**Aim of the task:**
Copy word for word the text of the listing from its first line through the line containing "Inne produkty", with both ends included. Omit the pictures from your answer.
• • • • •
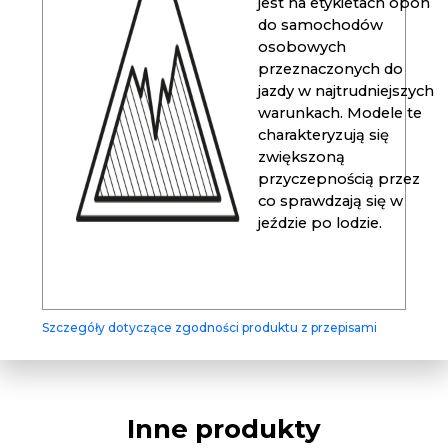
jest na etykietach opon
do samochodów
osobowych
przeznaczonych do
jazdy w najtrudniejszych
warunkach. Modele te
charakteryzują się
zwiększoną
przyczepnością przez
co sprawdzają się w
jeździe po lodzie.
Szczegóły dotyczące zgodności produktu z przepisami
Inne produkty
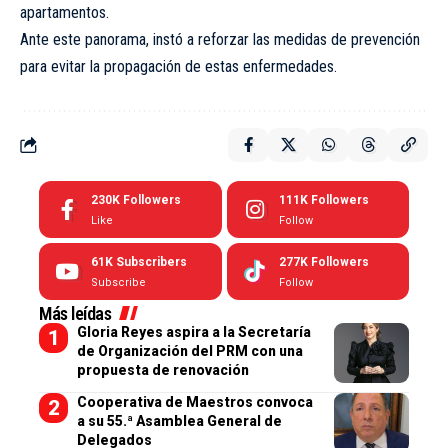
apartamentos.
Ante este panorama, instó a reforzar las medidas de prevención
para evitar la propagación de estas enfermedades.
230K
Followers
111K
Followers
Like
Follow
61K
Subscribers
277K
Followers
Subscribe
Follow
Más leídas
Gloria Reyes aspira a la Secretaría
de Organización del PRM con una
propuesta de renovación
Cooperativa de Maestros convoca
a su 55.ª Asamblea General de
Delegados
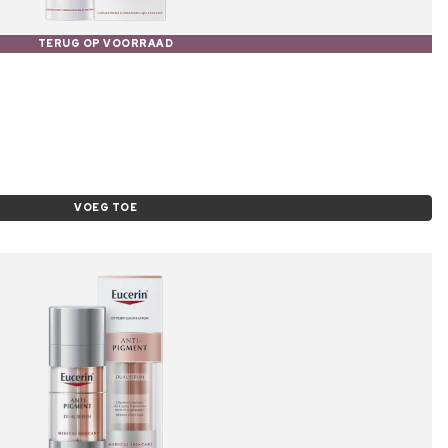
TERUG OP VOORRAAD
VOEG TOE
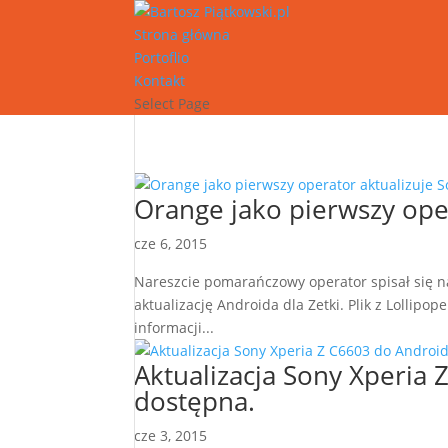
Strona główna
Portoflio
Kontakt
Select Page
Orange jako pierwszy oper
cze 6, 2015
Nareszcie pomarańczowy operator spisał się na
aktualizację Androida dla Zetki. Plik z Lollip
informacji...
Aktualizacja Sony Xperia 
dostępna.
cze 3, 2015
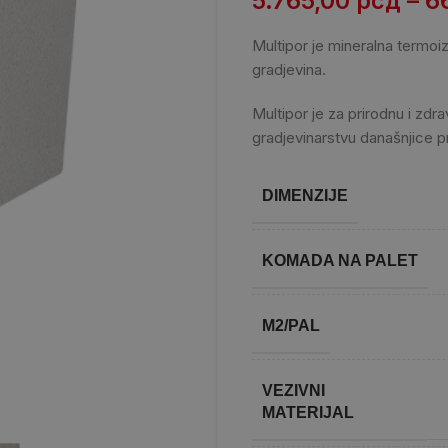
5.765,00
рсд
–
6
Multipor je mineralna termoiz
gradjevina.
Multipor je za prirodnu i zdr
gradjevinarstvu današnjice pr
DIMENZIJE
KOMADA NA PALET
M2/PAL
VEZIVNI
MATERIJAL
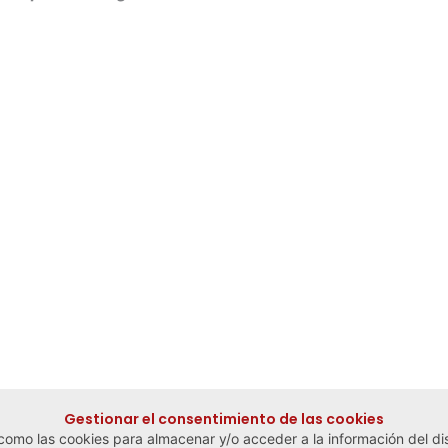
Gestionar el consentimiento de las cookies
 como las cookies para almacenar y/o acceder a la información del dis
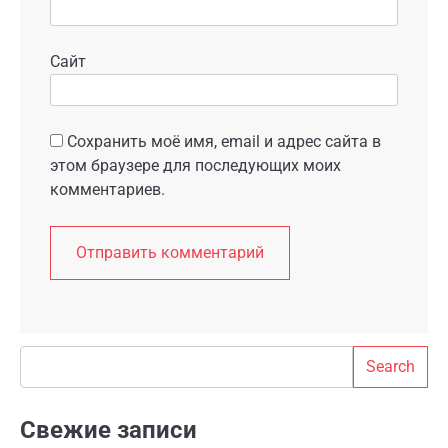
Сайт
Сохранить моё имя, email и адрес сайта в
этом браузере для последующих моих
комментариев.
Search
Search
Свежие записи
• • • • •
**Task output:**
jest na etykietach opon
do samochodów
osobowych
przeznaczonych do
jazdy w najtrudniejszych
warunkach. Modele te
charakteryzują się
zwiększoną
przyczepnością przez
co sprawdzają się w
jeździe po lodzie.
Szczegóły dotyczące zgodności produktu z przepisami
Inne produkty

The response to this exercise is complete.